Species of flowering plant

Peperomia huantana is a species of epiphytic herb in the genus Peperomia that is native to Peru. It grows on wet tropical biomes. Its conservation status is Threatened.

==Description==
The type specimen were collected at Huanta, Peru.

Peperomia huantana is a somewhat small, creeping, bark-dwelling herb with a stem about 1 mm thick, sparsely covered in crisp, somewhat villous hairs. The leaves are in whorls of 2–4 at the nodes.

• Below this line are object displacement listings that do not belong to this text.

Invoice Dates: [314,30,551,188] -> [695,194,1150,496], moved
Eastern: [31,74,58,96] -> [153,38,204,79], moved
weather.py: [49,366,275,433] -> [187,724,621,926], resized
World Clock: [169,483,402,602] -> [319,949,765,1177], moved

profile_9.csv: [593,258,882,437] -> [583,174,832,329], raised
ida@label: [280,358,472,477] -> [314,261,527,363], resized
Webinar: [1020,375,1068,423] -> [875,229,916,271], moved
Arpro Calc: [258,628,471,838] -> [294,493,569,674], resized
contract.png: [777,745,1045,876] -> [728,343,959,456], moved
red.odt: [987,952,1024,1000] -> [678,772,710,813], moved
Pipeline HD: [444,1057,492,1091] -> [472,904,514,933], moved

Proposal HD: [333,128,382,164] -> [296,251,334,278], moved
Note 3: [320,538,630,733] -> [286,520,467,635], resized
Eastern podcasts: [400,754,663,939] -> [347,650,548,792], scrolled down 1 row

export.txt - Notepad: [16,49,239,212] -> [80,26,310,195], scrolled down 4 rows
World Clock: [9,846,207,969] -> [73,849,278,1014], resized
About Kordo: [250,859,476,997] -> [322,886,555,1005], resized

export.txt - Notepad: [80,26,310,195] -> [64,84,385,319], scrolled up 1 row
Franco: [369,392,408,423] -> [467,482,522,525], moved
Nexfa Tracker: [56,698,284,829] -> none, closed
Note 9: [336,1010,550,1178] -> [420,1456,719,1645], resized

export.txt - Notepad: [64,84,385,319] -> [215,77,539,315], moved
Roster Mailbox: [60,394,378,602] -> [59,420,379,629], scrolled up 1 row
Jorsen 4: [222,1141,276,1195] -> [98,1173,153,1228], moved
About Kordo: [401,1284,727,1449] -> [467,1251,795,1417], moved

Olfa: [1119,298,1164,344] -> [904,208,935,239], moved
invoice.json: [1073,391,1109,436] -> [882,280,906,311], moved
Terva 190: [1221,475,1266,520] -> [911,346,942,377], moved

They are rhombic-obovate to somewhat elliptic, obtuse, with an acute base, measuring 10–15 mm long and 7–10 mm wide. The underside is sparsely somewhat villous and paler, and the leaves dry to a thin, opaque texture. The petiole is 2–3 mm long. The (apparently terminal) spikes are filiform, 60 mm long, and borne on a 20 mm peduncle. The berries are ovoid, pointed, and bear a pseudocupula, with an apical stigma.

==Taxonomy and naming==
It was described in 1936 by William Trelease in Publications of the Field Museum of Natural History, Botanical Series 13, from specimens collected by Ellsworth Paine Killip and Albert Charles Smith.

The epithet huantana is derived from the type locality in Huanta, Peru.
==Distribution and habitat==
It is native to Peru. It grows as an epiphytic herb. It grows on wet tropical biomes.

==Conservation==
This species is assessed as Threatened, in a preliminary report.